Las noches de jueves, viernes y sábado en las avenidas principales de la Ciudad de México, se genera tráfico, mientras la gente regresa después de una semana difícil y mientras la policía trabaja aún, pues en el camino es muy posible que, si vas manejando, te pidan orillarte a pesar de ir en una vía rápida. Mientras los autos se detienen, algunos conductores bajan del auto si se les encuentra algún síntoma de intoxicación alcohólica en una primera revisión. Finalmente la policía del alcoholímetro los somete al dispositivo.
“Tristemente, la gente no sabe ser responsable como conductor”, afirmó la oficial de policía del DF, Diana González. “Ellos saben que han consumido alcohol, pero a pesar de que hemos estado haciendo esto por nueve años aquí en la Ciudad de México, la gente aún no está acostumbrada a dejar que alguien que no haya tomado maneje su auto.”
A pesar que raramente salen llega a las primeras planas, más mexicanos mueren en el volante que en la violenta guerra contra las drogas. Desde 2006, en promedio cada año mueren 16 mil 700 personas en accidentes de tráfico. Esta estadística pone al país en el Top 10 de los países con los caminos más peligrosos y es la segunda mayor tasa de mortalidad por esta razón después de Argentina.
La bloguera Deborah Bonello, plantea la pregunta sobre ¿Cómo es posible que en un país que relativamente ha desarrollado un sistema de caminos y unas medidas de seguridad respaldadas por una legislación aceptable, haya tantas personas muriendo? La respuesta en gran medida pasa por conductores ebrios, afirmó Roy Rojas, coordinador nacional de seguridad de caminos para la Organización Mundial de la Salud en México. Rojas afirmó que no hay una vegüenza social en ser detenido con un consumo excesivo de alcohol. De acuerdo con policías trabajando en el alcoholímetro, las acusaciones por manejar en estado de ebriedad son poco frecuentes, así que hay una impunidad generalizada.
Un riesgo más grande en los caminos es que sólo la mitad de las entidades del país tienen un examen de manejo al entregar las licencias.
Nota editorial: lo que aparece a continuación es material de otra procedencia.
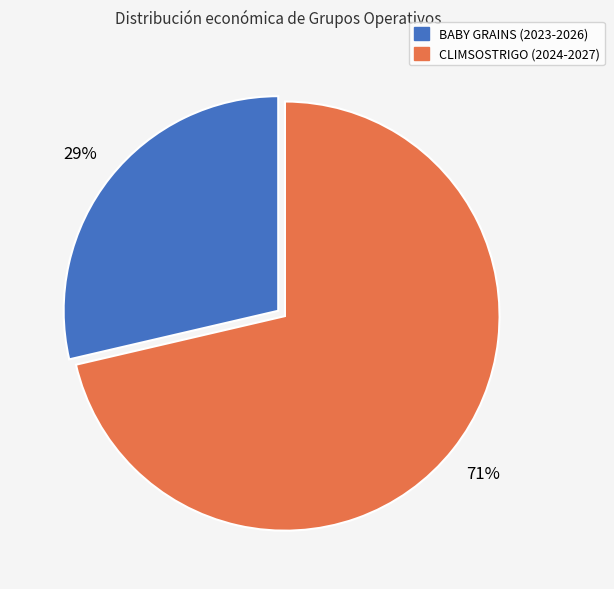

How many segments does this pie chart have?

2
Las licencias se dan sin ningún tipo de pruebas de que la gente sepa manejar (esto sin contar a los choferes y trabajadores del volante).
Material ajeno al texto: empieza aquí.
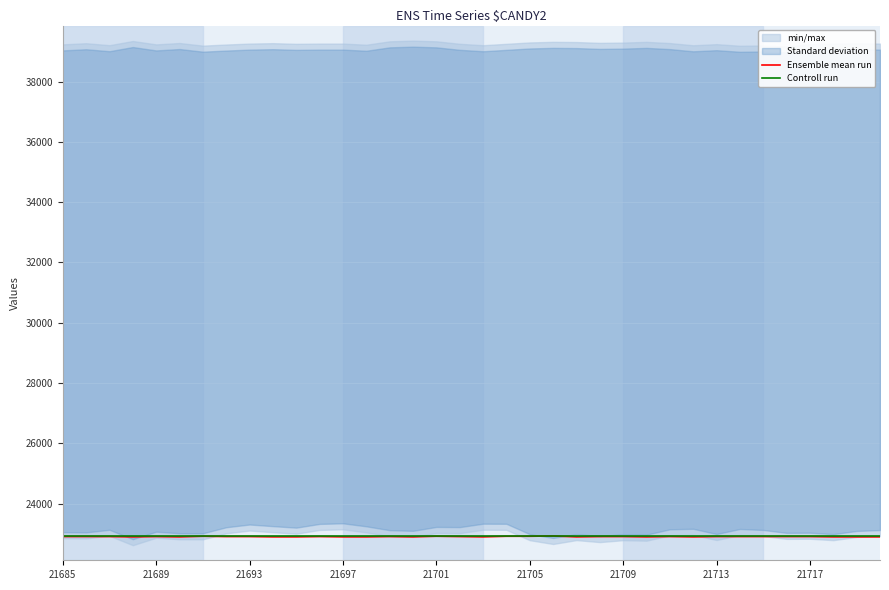

Which series has the largest range (max minus min)?

Ensemble mean run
México no puede caer en la excusa de que carece de recursos, pues “la ciudad de Méxicp tiene la mayor cantidad de puentes peatonales en el mundo”, afirmó Rojas. “Sin embargo, también son los menos usados. Alrededor de la mitad de las muertes en las calles, son peatones.”
El país tampoco carece de legislación para dar seguridad a las calles. Hay amplias leyes de seguridad en práctica a nivel federal, estatal y municipal, que prohíben, por ejemplo, el uso de celulares al volante o no ponerse el cinturón de seguridad. La gente simplemente ignora las leyes, las cuales raramente sin aplicadas por la policía.
Todo esto en conjunto con la migración de gente de las zonas rurales a las ciudades, quienes no están acostumbradas a manejar en ciudades más densamente pobladas donde el movimiento del tráfico es más rápido. De acuerdo con Rojas, no hay un nexo entre los estudios y las habilidades al volante; “y si algo tiende a ser la gente más educada, es mucho más agresiva”, afirmó Rojas.
Pero no todo son malas noticias, pues México ha experimentado una mejora en la seguridad en los caminos en los pasados dos años. “Hay una tendencia hacia una mejor vigilancia. Esto no será más una epidemia silenciosa –ahora es más conocido el problema”, dijo Rojas.
A pesar que hay un registro muy malo en la seguridad de los caminos, las muertes se han estabilizado en lugar de seguir creciendo, en parte debido a que las autoridades federales y estatales trabajan en conjunto para bajar el problema.
Estrategias como el alcoholímetro de la Ciudad de México también juegan su parte, este programa es visto como un pionero en muchas otras ciudades, pues lentamente va sembrando la idea de que manejar en estado de ebriedad es un crimen y que hay repercusionespara aquellos que lo hagan.
De acuerdo con cifras oficiales de la SSP-DF, la presencia del alcoholímetro ha reducido los accidentes de tránsito en 30%, desde que se lanzó en 2003.